▸ What is required
Copy every line of the records below where the word "middle" occurs.

Human keypoint data:

---+---

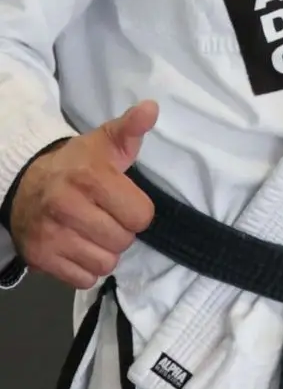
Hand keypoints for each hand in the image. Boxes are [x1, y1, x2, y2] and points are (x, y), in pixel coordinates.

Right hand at [9, 101, 156, 289]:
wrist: (24, 184)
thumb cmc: (76, 164)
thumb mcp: (105, 142)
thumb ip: (131, 128)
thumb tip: (151, 109)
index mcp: (90, 178)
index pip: (140, 216)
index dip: (138, 211)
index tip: (125, 203)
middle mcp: (67, 207)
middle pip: (123, 241)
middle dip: (121, 232)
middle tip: (108, 218)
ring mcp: (50, 235)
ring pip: (104, 264)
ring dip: (104, 252)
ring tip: (94, 234)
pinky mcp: (38, 258)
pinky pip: (82, 279)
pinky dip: (85, 269)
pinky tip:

---+---

▸ Exercise answer
middle mcp: (67, 207)
middle pip: (123, 241)
middle dip: (121, 232)
middle tip: (108, 218)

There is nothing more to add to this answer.